Now we have proven that the altitudes of the smaller triangle
ABC are the perpendicular bisectors of the larger triangle GIH.
We know that the perpendicular bisectors of a triangle are concurrent
(for proof, click here),
so the altitudes must also be concurrent.
To do this proof, I will construct two triangles, Triangle1 and Triangle2.
Triangle 1:
Triangles BEF and ABC are similar by Side Angle
Side Congruence theorem because they share the same angle B and
their sides have a ratio of 1:2 because of the existance of midpoints.
So we know that the ratio of FE to CA is 1:2. Now we can prove
triangle FEG is similar to GCA by Angle Angle Angle because angle
FGE=angle CGA since they are vertical angles and vertical angles
of intersecting lines are congruent, and angle GFE=angle ACG and
angle CAG=angle GEF because alternate interior angles of parallel
lines are equal.

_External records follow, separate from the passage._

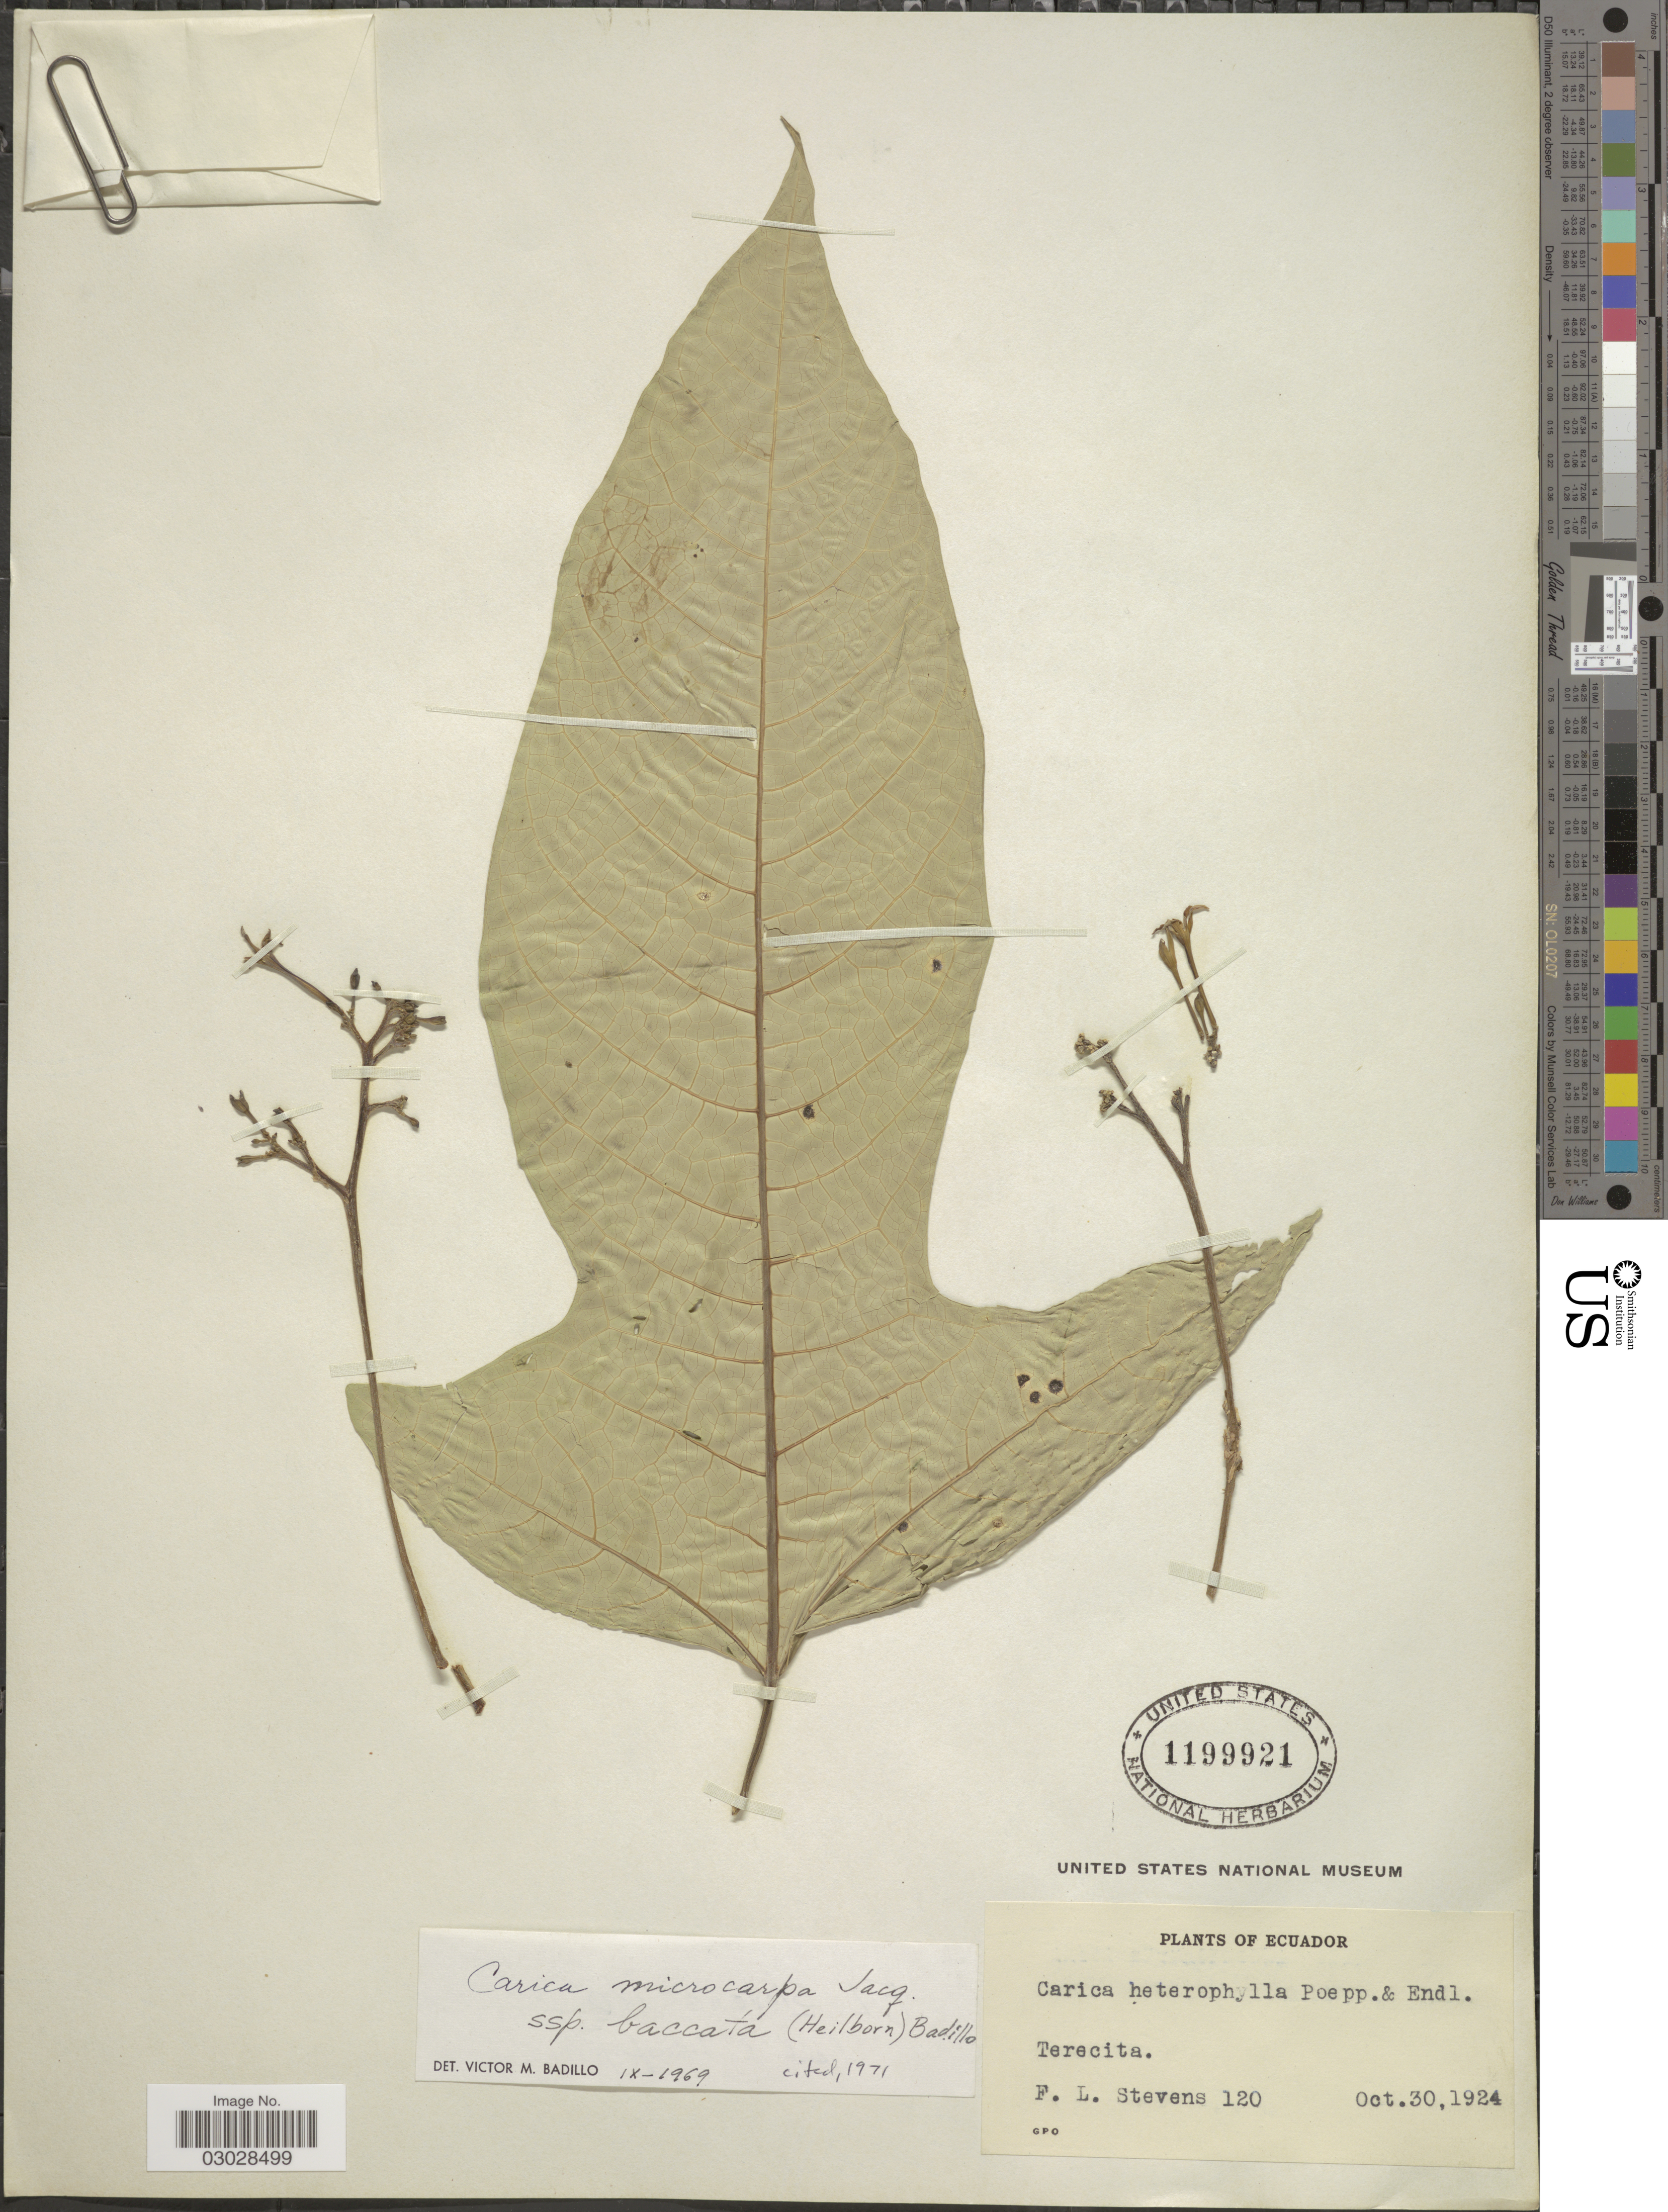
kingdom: Plantae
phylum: Tracheophyta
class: Magnoliopsida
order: Brassicales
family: Caricaceae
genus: Vasconcellea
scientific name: Vasconcellea microcarpa subsp. baccata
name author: (Heilborn) V.M. Badillo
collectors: F. L. Stevens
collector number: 120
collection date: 1924-10-30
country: Ecuador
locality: Terecita.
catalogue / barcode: US 1199921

We know that FE is parallel to CA by the converse
to Euclide's theorem book 6 prop.2. Since FGE is similar to AGC,
we know that all sides must have the ratio of 1:2, therefore FG:GC
is 1:2.
Triangle2:
I kept the line FC the same, but I added line
BD. We know all of the points F,D,E are the same because they
are the midpoints, but we aren't sure that G is the same point
so we rename it G'. If we can prove that G and G' are the same
point, we will prove that all three lines are concurrent. We prove
that triangle FDG' and triangle BCG' are similar by the same process
above (Angle Angle Side similarity theorem). So we know all the
sides have the ratio 1:2. Therefore FG':G'C is 1:2, so that means
G'=G. Therefore, all three lines are concurrent.